对于一个21世纪长大的孩子,对所谓阶级其实没有那么多的感觉。
在她看来,虎父犬子,再好的家业都能败光。同样,一个人就算曾经什么都没有,若是他有本事,也能凭本事什么都拥有!
面对一个个摆世族架子的人,萧宁其实很厌烦。
她也就忘了,她家在世族中也是数一数二的。
正是因为如此,一开始在世族中,他们家一直都很得世族的好感。
君不见当萧钤表现出对她的不满时,多少世族蜂拥而至,想为萧钤出谋划策,以图能让萧宁乖乖的退回内宅。
那是因为既为世族出身,他们以为萧家从本质上跟他们是一样的,思想一样,看问题的角度一样,自然而然也能成为统一战线上的战友。
万万没有想到,萧家出了萧宁这样一个奇葩,萧家的奇葩却不止是萧宁一个,这才叫他们被萧钤和萧宁算计了。
萧宁怒气冲冲地要往兖州去,皆因她那堂姐萧三娘被人打了!
当年的萧家既是世族名门,自是一家有女百家求。
萧三娘嫁的是次一等的世族周家,人家虽然也在兖州内,不过并不是京城,也正是因为如此,京城的动乱扯不上萧三娘。
后来就算兖州落入曹根之手,彼时周家一直安安分分,知道不宜和武力值暴表的曹根正面对抗,这不就安安稳稳的活到萧宁带兵拿下兖州。
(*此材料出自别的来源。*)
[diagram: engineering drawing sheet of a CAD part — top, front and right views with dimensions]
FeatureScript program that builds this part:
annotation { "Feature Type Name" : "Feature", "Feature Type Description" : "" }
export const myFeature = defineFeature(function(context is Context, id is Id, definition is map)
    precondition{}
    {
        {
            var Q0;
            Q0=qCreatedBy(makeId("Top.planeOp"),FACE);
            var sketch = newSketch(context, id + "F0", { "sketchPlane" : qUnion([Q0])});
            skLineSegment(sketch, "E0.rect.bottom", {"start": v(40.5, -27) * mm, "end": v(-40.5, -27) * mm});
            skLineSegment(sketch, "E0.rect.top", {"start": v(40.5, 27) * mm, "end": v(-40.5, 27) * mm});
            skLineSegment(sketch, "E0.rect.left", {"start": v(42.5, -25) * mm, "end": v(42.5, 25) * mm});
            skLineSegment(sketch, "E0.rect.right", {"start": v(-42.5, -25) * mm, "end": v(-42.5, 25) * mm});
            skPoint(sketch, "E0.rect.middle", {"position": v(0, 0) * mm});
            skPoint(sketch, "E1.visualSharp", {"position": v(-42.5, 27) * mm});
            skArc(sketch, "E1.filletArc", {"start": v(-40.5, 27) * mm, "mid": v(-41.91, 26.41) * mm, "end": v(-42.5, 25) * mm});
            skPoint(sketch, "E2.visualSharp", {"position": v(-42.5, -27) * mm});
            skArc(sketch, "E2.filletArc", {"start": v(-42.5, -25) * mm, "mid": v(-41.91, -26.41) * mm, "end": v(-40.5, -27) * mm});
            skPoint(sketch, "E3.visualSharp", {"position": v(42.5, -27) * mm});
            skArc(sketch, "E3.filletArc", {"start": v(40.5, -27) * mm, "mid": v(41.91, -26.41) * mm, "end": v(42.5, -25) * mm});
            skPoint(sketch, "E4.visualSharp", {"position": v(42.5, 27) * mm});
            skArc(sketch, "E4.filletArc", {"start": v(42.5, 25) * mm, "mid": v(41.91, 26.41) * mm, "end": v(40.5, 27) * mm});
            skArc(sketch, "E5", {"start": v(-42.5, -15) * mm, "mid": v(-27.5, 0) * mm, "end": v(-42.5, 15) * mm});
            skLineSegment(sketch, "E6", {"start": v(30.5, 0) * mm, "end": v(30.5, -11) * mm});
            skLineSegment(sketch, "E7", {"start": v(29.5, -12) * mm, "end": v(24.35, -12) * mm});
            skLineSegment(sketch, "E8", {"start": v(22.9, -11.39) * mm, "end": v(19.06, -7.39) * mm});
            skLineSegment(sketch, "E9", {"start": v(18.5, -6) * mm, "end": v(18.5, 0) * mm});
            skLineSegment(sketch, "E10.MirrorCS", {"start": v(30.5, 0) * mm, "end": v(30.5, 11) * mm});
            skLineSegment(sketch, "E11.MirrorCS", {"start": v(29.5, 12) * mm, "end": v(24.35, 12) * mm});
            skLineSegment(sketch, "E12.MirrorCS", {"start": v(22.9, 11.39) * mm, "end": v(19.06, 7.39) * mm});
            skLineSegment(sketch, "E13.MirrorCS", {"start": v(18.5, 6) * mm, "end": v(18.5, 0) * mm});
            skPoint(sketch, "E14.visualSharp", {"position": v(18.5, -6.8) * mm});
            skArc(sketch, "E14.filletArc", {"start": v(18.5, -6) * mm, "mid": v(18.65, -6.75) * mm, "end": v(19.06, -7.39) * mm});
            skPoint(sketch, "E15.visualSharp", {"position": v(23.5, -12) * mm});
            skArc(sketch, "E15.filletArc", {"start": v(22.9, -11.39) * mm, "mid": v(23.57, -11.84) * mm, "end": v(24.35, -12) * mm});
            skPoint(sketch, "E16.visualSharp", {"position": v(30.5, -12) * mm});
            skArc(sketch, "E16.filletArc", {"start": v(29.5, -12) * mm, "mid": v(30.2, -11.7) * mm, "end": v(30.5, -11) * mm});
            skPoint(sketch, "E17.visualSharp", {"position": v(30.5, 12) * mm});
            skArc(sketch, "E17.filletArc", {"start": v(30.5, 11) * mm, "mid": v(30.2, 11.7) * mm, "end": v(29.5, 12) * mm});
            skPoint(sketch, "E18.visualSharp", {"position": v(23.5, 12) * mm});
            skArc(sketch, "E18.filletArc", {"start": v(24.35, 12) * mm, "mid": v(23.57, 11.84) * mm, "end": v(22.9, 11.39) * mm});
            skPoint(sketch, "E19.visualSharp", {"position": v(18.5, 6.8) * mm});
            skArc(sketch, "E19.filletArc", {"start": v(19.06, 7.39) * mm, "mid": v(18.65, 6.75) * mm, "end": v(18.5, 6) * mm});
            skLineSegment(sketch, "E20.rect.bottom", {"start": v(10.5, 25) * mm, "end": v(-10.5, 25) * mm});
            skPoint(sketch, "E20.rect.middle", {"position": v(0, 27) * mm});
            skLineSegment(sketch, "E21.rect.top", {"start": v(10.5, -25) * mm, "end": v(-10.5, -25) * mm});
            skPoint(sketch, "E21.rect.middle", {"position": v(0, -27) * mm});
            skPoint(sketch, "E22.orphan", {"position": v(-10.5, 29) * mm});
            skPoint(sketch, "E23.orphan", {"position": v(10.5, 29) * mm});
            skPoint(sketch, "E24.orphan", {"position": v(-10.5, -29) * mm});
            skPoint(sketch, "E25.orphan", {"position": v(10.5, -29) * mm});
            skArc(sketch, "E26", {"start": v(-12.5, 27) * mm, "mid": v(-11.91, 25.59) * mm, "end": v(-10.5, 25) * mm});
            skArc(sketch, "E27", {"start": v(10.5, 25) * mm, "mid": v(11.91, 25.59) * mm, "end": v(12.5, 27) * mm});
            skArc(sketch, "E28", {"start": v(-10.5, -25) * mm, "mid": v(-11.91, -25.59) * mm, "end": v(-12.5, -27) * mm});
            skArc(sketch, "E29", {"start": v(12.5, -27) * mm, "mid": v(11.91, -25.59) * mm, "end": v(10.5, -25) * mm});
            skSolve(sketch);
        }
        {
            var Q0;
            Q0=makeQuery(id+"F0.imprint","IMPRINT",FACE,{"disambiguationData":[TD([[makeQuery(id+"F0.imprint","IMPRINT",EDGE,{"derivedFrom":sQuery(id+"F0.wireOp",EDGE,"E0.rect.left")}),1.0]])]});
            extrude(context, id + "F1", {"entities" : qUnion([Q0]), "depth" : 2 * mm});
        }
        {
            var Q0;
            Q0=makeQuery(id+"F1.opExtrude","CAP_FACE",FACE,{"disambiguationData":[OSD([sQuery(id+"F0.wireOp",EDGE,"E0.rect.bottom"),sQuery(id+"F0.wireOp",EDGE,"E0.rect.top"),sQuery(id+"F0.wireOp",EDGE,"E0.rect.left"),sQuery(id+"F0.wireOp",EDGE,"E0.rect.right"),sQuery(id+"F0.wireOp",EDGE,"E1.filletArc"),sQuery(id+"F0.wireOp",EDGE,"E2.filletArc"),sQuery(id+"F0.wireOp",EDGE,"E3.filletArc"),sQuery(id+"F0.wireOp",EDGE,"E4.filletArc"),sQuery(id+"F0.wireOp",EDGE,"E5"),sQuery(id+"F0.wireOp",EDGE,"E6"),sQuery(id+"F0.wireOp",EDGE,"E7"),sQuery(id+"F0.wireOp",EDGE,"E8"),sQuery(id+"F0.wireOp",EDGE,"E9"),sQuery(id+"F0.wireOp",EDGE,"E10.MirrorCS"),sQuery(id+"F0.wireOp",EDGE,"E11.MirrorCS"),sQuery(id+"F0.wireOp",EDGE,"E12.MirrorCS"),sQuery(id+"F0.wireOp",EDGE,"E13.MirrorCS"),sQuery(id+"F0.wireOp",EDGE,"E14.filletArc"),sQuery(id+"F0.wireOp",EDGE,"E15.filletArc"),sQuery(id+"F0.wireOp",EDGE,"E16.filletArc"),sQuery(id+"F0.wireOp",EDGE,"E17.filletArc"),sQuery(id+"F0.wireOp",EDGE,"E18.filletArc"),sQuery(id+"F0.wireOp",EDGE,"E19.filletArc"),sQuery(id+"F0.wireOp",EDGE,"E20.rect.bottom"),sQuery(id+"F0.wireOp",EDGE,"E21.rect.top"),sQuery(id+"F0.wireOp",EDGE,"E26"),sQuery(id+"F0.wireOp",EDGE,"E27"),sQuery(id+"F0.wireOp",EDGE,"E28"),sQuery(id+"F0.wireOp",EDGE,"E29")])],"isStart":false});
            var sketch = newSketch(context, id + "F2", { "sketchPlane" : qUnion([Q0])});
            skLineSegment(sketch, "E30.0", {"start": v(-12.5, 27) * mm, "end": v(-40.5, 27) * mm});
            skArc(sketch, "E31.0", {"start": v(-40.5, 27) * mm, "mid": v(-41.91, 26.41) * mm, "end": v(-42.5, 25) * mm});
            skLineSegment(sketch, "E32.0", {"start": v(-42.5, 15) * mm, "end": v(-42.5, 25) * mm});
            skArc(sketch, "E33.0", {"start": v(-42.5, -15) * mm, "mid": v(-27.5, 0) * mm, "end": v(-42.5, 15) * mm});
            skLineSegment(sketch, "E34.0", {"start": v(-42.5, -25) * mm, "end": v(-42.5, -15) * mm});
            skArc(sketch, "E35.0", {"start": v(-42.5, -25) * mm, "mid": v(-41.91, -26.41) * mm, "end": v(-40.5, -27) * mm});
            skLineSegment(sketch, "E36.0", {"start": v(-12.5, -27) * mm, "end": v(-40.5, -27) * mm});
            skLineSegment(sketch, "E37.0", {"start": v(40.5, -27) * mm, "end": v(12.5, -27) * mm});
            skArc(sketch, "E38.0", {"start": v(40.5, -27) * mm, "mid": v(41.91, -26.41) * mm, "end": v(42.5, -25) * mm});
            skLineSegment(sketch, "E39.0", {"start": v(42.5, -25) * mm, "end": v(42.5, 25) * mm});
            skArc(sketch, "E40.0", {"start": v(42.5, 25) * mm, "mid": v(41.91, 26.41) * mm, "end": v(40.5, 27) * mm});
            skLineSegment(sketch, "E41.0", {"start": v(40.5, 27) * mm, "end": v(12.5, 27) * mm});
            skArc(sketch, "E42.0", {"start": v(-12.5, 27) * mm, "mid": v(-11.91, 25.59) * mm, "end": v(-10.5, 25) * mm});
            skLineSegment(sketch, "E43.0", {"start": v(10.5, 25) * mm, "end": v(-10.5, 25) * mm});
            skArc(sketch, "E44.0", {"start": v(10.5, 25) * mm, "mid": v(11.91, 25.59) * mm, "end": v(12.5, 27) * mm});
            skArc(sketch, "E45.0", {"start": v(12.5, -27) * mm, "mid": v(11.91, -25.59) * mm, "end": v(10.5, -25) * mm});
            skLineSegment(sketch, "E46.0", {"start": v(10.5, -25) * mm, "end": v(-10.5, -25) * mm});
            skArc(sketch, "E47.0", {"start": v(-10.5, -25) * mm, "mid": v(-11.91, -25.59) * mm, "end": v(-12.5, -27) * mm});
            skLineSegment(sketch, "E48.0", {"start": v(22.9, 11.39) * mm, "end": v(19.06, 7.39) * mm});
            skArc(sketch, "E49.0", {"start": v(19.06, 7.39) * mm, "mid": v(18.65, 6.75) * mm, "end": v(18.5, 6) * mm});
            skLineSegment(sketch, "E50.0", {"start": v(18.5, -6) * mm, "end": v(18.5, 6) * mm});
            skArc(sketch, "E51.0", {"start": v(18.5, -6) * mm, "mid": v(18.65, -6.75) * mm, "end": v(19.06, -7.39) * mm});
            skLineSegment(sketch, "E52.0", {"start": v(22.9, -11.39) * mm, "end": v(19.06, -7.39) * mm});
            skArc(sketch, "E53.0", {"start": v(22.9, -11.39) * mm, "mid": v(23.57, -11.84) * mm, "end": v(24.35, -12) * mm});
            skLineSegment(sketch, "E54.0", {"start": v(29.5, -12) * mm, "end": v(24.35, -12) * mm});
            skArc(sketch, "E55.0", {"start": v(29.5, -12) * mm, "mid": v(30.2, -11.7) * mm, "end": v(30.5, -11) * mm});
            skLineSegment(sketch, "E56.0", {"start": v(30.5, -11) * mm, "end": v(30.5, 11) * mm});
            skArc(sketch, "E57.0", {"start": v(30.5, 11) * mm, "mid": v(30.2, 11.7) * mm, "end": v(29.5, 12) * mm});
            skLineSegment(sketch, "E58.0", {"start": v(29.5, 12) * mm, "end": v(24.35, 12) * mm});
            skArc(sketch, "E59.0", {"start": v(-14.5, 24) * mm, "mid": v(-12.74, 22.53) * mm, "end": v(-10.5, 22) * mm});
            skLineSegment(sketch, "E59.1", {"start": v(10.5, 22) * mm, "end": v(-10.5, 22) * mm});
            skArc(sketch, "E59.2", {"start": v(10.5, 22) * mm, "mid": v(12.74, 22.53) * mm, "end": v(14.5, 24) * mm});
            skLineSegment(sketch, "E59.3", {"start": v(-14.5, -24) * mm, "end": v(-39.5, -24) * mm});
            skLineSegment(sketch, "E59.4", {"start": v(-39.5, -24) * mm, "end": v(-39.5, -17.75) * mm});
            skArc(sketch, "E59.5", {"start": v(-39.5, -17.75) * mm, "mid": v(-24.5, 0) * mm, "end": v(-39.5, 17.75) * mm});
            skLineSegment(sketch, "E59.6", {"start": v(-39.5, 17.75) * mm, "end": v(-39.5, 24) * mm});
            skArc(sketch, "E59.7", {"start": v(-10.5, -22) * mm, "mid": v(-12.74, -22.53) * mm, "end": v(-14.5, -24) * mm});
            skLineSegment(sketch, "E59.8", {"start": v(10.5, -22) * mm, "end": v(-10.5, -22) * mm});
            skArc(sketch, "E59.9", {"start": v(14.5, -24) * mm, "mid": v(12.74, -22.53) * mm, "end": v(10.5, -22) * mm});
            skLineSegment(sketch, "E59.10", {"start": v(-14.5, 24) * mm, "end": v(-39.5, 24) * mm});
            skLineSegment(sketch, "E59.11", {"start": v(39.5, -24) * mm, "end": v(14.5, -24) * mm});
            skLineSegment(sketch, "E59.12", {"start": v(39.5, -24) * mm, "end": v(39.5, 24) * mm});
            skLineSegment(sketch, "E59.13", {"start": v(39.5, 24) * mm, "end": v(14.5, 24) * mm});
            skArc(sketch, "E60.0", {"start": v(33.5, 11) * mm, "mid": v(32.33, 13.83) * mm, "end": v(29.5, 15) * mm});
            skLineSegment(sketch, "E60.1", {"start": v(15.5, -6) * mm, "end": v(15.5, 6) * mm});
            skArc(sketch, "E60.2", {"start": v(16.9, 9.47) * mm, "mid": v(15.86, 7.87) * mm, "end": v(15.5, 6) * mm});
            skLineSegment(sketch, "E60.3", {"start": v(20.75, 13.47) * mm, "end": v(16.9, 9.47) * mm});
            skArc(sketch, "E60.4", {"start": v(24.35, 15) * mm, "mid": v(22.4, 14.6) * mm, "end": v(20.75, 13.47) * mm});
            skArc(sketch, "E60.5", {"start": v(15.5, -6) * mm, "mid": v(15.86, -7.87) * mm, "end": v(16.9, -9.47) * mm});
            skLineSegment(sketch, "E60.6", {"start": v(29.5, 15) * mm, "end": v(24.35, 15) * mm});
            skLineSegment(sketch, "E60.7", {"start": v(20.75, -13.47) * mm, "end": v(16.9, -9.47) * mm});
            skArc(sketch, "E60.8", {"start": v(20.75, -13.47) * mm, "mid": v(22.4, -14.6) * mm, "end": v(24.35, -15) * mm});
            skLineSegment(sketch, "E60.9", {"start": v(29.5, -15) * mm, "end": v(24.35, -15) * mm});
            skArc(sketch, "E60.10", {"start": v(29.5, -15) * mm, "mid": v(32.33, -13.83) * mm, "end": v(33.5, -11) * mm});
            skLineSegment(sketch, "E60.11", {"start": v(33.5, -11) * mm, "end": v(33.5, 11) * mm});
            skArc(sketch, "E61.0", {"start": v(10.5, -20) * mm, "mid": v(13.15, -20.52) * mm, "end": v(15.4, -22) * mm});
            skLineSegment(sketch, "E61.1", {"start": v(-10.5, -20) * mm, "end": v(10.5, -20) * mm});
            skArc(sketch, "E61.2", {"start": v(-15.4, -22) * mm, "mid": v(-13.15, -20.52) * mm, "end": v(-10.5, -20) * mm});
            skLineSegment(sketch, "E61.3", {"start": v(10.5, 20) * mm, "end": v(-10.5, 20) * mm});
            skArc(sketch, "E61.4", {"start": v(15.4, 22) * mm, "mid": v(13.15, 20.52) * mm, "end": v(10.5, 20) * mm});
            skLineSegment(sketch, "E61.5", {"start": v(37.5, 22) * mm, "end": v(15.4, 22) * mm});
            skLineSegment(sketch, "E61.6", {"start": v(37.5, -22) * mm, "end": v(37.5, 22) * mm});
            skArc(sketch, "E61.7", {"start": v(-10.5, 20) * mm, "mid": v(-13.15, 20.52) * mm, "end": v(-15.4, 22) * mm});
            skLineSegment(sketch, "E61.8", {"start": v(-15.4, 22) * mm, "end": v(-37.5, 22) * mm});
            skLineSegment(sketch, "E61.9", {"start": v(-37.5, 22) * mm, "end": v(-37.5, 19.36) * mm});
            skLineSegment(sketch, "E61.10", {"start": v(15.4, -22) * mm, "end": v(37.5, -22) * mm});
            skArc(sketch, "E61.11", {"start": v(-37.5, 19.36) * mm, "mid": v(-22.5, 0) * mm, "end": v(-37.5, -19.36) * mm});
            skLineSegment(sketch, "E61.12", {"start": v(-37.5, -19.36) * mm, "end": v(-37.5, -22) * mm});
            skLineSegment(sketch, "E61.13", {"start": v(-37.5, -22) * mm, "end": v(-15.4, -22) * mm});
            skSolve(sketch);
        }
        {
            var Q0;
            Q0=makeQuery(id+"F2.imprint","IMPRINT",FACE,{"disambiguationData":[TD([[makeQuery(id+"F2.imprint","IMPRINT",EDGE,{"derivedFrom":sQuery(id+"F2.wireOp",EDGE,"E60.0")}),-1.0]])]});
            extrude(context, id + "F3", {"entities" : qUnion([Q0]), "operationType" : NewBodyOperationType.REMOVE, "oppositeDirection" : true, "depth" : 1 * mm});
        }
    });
兖州得了,萧三娘作为萧家女,自无人敢轻视周家,且因周家的人做事也算不错,顾义当时主掌兖州时,任人唯才,也提拔了不少人。
萧三娘嫁的是周家二郎,这位周二郎虽不为官,却也是颇有文采,恃才自傲,说好听点是桀骜不驯,颇有傲骨;说难听点是目中无人。
从前对萧三娘也算是不错,可是最近因萧宁都开了公主府,一应类亲王府了,不少人就提起这个事,说到萧家女不会往后都像萧宁一样吧?
言语间也开始问起这一位周二郎,萧宁这位公主的能干天下闻名,他娶的这位萧家女,是不是也一样的能干?素日在家中,他可是都得听萧三娘这位郡主的?
说来说去,便说起这在家从父,出嫁从夫的话,且道萧宁如此猖狂,萧家女若是都引以为样,这娶了萧家女的人家,日子过得可是苦啊!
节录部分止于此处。